50-Bülbül yetişip yanık yanık feryâd etmeye başladı. O hiçbir zaman sevgilinin43 cilve ve azarlamasından da çekinmedi.
51-Gülün bulunduğu yerlerde bir süre dolaşıp duran bülbül, aşk ateşi ile öyle bir kavruldu ki, kebaptan farkı kalmadı.44
52-Bülbül aşk arzusunu o kadar yüceltti ki, ancak gülün ağzından çıkan iknâ edici cevaptan sonra teskin oldu.45
53-Gülün utancından dolayı yanağından süzülen çiy tanelerinin yer yer yeşillik üzerine dökülmesi âşıklara büyük bir müjde olarak yeter.46
54-Yiyip, içip eğlenilen bu zamanda meclisin sevgiliden, kadehlerin de aşk şarabından boş olması uygun değil.47
55-Yeni açmış gül, yeşilliğin ortasında otağını kurdu.

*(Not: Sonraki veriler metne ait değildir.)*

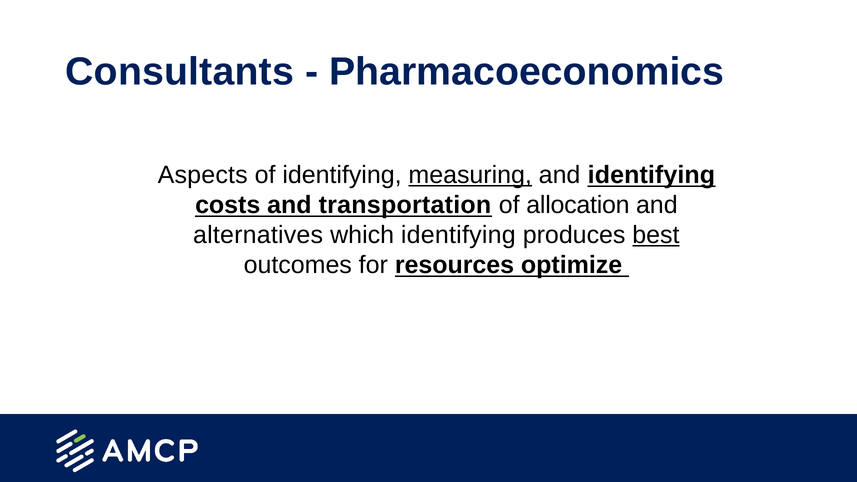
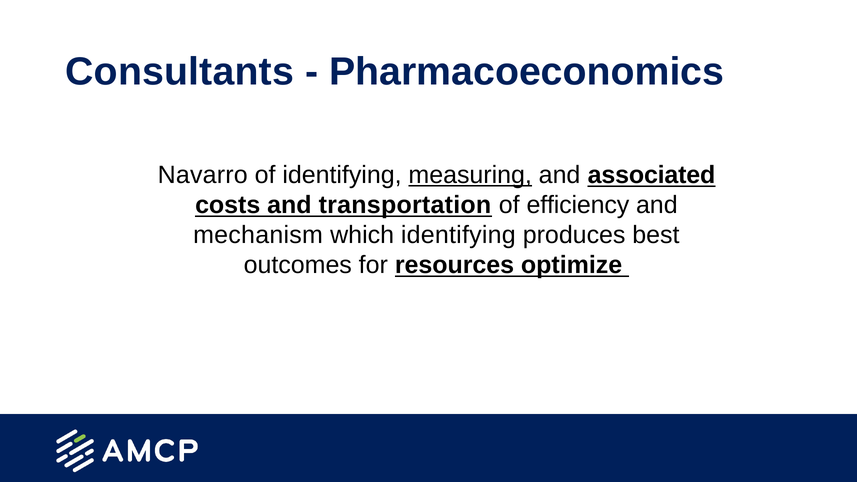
Aspects: Aspects -> Navarro
and identifying: identifying -> associated
allocation: allocation -> efficiency
alternatives: alternatives -> mechanism
best underline: present -> none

Artık o, gül renkli nârin yanağına da allık çekti.
56-Yeni açmış bir güle duyduğum hasretin dışında hiçbir arzu beni gül bahçesine doğru çekmez.
57-Senin aşkının kaygısı beni taptaze goncaya ve büyüleyici nergise tutkun hâle getirdi.48
43-Mısradaki “Sevgili” gül anlamında kullanılmıştır.
44-“Kebâb” kelimesi daha çok ateşte kızartılmış et parçası için kullanılmaktadır. Bu kelimenin bülbül hakkında kullanılmış olması onun güle olan arzu ve iştiyakının derecesini ifade etmek içindir.
45-Bülbül ile gül arasındaki münasebet, âşıkın mâşukuna karşı duyduğu arzu ve iştiyakı dile getirmesi bakımından bu tür manzûm eserlerde bolca kullanılmıştır.
46-“Çiy”, özellikle sabah vaktinde yapraklar üzerinde biriken su damlacıklarına denilmektedir. Şair “Hüsn-i Ta’lil” yaparak çiy tanelerini gülün yanağından süzülen gözyaşına benzetmektedir. Gülün yanağından yaşlar süzülmesi onun biraz insafa geldiği anlamı taşıdığından bu durum aşıklar için de müjde özelliği arz etmektedir.
47-“Yiyip içip eğlenilen zaman” la bahar, “sevgili” ile de gül kastedilmektedir.
48-Şâir aslında güle aşıktır. Ancak henüz gül açmamış olduğundan ona olan arzusunu gonca ve nergis ile teskin etmektedir.